30. An electrosurgical generator for supplying radio frequency (RF) power to an electrosurgical instrument that has been introduced to the surgical site for cutting or vaporizing tissue, the electrosurgical instrument comprising at least 2 poles, the RF output of the generator being coupled to the electrosurgical instrument by at least 2 conductors, the generator comprising:

a series coupling capacitance between the RF source and the connections to the electrosurgical instrument

a means of measurement of the polarity of dc bias appearing between the poles of the electrosurgical instrument

a means of annunciating an alarm in response to one or more adverse polarities between the poles of the electrosurgical instrument.

31. An electrosurgical system according to 29 or 30, where the adverse polarity is defined a positive voltage at the active pole or poles relative to the return pole or poles of the electrosurgical instrument.

32. An electrosurgical system according to 29 or 30, where the adverse polarity is defined a negative voltage at the active pole or poles relative to the return pole or poles of the electrosurgical instrument.

33. An electrosurgical system according to 31 or 32, where the adverse polarity is defined a change in polarity during RF activation of the voltage at the active pole or poles relative to the return pole or poles of the electrosurgical instrument.

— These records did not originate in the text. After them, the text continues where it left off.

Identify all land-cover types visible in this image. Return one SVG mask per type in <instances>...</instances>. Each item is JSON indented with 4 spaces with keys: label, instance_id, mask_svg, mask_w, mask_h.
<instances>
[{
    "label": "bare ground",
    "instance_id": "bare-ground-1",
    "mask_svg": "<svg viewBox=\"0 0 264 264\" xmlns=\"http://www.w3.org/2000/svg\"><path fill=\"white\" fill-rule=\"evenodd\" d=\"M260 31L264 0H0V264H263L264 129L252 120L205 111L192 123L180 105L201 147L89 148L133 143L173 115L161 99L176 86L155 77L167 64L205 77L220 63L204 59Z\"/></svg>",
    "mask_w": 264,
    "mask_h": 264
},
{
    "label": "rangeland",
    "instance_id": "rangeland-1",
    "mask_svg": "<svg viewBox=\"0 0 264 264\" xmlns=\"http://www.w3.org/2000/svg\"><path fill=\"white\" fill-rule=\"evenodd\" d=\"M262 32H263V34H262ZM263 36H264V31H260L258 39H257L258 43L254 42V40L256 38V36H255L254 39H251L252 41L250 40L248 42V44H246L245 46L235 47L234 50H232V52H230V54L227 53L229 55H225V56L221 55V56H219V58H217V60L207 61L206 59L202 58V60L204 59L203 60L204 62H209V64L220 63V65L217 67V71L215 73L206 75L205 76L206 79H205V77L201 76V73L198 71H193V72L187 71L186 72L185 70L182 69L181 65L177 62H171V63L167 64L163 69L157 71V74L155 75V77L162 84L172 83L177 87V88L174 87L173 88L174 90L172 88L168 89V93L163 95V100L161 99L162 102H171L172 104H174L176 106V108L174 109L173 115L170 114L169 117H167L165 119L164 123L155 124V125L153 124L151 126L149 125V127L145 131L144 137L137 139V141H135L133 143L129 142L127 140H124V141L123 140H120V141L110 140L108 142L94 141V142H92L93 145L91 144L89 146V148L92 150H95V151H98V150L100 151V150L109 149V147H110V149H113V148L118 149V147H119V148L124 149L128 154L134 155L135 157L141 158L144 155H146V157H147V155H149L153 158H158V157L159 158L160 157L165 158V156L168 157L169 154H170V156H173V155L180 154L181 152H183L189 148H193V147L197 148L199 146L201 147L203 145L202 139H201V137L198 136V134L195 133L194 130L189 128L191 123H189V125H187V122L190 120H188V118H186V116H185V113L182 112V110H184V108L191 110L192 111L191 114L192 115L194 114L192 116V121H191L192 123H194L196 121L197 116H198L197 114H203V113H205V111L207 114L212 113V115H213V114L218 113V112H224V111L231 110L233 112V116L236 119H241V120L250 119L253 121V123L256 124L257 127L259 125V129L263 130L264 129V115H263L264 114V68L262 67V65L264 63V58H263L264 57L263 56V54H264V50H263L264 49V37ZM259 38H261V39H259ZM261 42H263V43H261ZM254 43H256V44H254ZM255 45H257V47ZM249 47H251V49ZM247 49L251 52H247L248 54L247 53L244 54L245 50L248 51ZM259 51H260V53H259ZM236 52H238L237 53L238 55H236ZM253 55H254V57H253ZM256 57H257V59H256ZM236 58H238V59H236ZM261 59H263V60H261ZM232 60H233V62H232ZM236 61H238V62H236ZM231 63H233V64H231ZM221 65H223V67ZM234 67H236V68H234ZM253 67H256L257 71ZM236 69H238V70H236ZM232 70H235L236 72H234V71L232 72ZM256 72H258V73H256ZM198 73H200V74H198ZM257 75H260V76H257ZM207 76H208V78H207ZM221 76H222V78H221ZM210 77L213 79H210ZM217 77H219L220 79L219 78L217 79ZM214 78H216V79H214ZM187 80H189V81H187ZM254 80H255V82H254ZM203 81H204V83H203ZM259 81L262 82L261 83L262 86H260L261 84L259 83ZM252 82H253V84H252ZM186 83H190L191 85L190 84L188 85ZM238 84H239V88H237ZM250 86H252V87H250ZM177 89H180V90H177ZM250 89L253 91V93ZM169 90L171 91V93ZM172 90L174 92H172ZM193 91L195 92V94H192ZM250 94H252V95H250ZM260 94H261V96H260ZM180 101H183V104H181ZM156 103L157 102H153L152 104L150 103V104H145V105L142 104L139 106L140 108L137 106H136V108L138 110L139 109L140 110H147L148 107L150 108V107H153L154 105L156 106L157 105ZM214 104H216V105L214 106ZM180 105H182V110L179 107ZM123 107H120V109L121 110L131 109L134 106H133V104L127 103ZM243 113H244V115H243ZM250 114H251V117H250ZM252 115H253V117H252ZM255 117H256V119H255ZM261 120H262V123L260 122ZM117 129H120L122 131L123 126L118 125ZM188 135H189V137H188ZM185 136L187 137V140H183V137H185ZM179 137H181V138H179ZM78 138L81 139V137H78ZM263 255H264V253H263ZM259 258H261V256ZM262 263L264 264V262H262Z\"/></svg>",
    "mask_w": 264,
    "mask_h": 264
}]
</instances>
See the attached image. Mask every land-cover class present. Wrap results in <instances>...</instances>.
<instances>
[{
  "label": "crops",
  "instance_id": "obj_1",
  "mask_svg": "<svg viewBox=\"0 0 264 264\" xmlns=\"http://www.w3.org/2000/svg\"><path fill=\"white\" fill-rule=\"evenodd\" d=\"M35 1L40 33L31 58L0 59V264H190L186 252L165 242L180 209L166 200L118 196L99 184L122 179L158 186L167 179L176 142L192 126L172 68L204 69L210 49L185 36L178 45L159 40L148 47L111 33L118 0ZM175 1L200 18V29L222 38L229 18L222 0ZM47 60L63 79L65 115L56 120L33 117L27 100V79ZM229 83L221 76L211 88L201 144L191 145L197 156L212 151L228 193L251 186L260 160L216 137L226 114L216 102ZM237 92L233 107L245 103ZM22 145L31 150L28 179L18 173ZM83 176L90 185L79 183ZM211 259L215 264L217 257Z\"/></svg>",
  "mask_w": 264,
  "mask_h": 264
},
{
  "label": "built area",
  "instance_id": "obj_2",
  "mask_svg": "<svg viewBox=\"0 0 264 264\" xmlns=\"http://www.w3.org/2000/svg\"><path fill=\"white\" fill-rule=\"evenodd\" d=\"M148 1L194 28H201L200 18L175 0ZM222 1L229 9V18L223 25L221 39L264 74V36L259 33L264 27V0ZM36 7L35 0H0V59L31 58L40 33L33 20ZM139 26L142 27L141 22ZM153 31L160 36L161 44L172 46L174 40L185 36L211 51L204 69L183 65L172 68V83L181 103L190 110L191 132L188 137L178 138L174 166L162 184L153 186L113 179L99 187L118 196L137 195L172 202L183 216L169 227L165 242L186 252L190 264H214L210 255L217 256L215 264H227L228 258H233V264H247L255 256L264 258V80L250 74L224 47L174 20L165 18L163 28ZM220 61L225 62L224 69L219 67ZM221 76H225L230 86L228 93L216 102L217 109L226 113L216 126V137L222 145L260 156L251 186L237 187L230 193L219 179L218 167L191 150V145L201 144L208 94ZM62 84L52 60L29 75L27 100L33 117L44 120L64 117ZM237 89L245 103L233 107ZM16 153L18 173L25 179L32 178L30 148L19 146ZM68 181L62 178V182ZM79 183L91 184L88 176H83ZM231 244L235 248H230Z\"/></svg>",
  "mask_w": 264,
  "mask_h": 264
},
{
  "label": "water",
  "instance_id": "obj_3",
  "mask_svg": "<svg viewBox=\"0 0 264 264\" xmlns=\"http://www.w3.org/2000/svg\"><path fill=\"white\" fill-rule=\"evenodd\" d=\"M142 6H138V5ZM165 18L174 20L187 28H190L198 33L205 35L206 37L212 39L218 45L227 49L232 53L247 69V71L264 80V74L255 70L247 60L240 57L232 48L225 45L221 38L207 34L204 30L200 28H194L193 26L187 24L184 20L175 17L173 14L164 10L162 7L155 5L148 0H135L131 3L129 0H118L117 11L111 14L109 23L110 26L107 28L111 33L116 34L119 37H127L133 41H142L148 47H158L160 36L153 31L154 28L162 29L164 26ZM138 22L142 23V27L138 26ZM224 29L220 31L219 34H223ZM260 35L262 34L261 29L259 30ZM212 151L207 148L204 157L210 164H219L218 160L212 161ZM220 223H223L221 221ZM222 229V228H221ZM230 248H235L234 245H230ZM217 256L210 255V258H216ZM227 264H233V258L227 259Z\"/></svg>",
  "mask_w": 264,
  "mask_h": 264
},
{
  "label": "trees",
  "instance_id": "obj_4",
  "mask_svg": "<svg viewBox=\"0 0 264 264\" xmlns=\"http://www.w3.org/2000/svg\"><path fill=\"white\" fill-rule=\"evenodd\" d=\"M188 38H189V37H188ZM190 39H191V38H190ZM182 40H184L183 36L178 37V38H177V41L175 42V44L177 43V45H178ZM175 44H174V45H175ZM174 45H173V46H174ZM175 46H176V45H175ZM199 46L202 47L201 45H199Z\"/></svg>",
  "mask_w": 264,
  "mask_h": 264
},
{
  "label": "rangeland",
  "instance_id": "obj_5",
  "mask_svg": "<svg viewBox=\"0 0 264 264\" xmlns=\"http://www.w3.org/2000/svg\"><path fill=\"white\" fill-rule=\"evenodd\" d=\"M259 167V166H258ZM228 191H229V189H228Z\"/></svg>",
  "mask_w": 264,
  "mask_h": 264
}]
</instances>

34. An electrosurgical generator for supplying radio frequency (RF) power to an electrosurgical instrument that has been introduced to the surgical site for cutting or vaporizing tissue immersed in a saline medium

with a normal cutting or vaporizing interval with maximum peak RF voltage of less than 500V and a maximum root mean square voltage of less than 360 Vrms

with a preamble interval following initial RF activation and preceding normal cutting or vaporization with a diagnostic voltage of less than 180 Vrms during the preamble interval

wherein impedances measured during the preamble interval should be both greater than a lower limit and less than an upper limit to allow commencement of the normal cutting or vaporizing interval.

35. An electrosurgical system according to 34 where the lower limit is not greater than 20 Ohms.

36. An electrosurgical system according to 34 where the upper limit is not less than 290 Ohms.

37. An electrosurgical system according to 35 and 36.